Сколько-то времени спустя, как-то раз вечером, Торрейра, который арендовал аккурат соседнюю полоску, хотел было прибить его тяпкой, поссорившись из-за воды. Рольяс увернулся от удара и с той поры все жаловался каждому, кто имел терпение слушать его. Однако за ним никто правды не признавал, особенно же сторож, имевший какие-то темные дела с Торрейрой, и кукуруза по-прежнему чахла. Само собой, по ночам Рольяс отводил ручеек к себе; поскольку, однако, где-то маячила чужая тяпка, делал он это лишь раз от разу. Пока наконец не пришел дождь, в самую пору, когда настоятель решился отслужить молебен ad petendam pluviam[56]. Радость сумасшедшая была на деревне. Мужики перепились, а Рольяс устроил запоздалый праздник в честь шестого сына, попытавшись даже разглядеть, на кого он похож, о чем прежде того не думал.
— С лица точь-в-точь мой отец.
— Отец! Болтайте больше! Вылитая моя мать.
А Рольяс сопротивляться не стал, легко согласившись, что шестой правда выдался в тещу.
День занялся светлый и свежий, блестела листва на деревьях, и Рольяс вышел из дому насвистывая. Вскоре после полудня, однако, небо набрякло, и не успели даже люди порадоваться дождику, как хлынула на деревню вода будто из прорвы. Вздулся ручей, понесся песок с галькой, поля смыло, а молитвы женщин бесполезно летели к небу. И Рольяс плакал.

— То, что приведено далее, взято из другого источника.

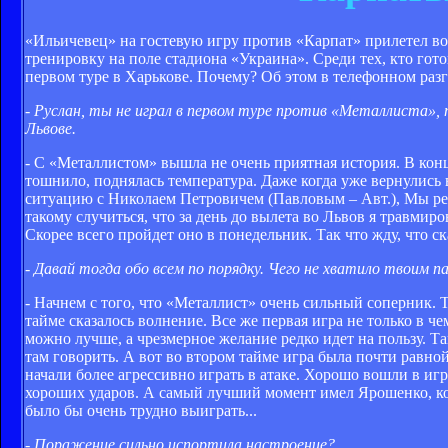
«Ильичевец» на гостевую игру против «Карпат» прилетел в
тренировку на поле стадиона «Украина». Среди тех, кто гот
первом туре в Харькове. Почему? Об этом в телефонном раз
- Руслан, ты не играл в первом туре против «Металлиста», 
Львове.
- С «Металлистом» вышла не очень приятная история. В конц
тошнило, поднялась температура. Даже когда уже вернулись
ситуацию с Николаем Петровичем (Павловым – Авт.), Мы реш
такому случиться, что за день до вылета во Львов я травми
Скорее всего пройдет оно в понедельник. Так что жду, что ск
- Давай тогда обо всем по порядку. Чего не хватило твоим
- Начнем с того, что «Металлист» очень сильный соперник. Т
тайме сказалось волнение. Все же первая игра не только в ч
можно лучше, а чрезмерное желание редко идет на пользу. Та
там говорить. А вот во втором тайме игра была почти равной
начали более агрессивно играть в атаке. Хорошо вошли в иг
хороших ударов. А самый лучший момент имел Ярошенко, ког
было бы очень трудно выиграть...
- Поражение сильно испортила настроение?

Лучше бы уж было тогда попасть под тяпку Торрейры, по крайней мере всему бы уже настал конец.
Как в насмешку, ночь пришла звездная, покойная и светлая, и сверчки и медведки развешивали по воздуху свои звезды… Несколько дней затем Рольяс ходил как помешанный. Он приходил после обеда, смотрел на погубленную кукурузу, брал в руку песок и как-то раз даже стал жаловаться на свою беду другому человеку, не замечая, что этот другой — Торрейра.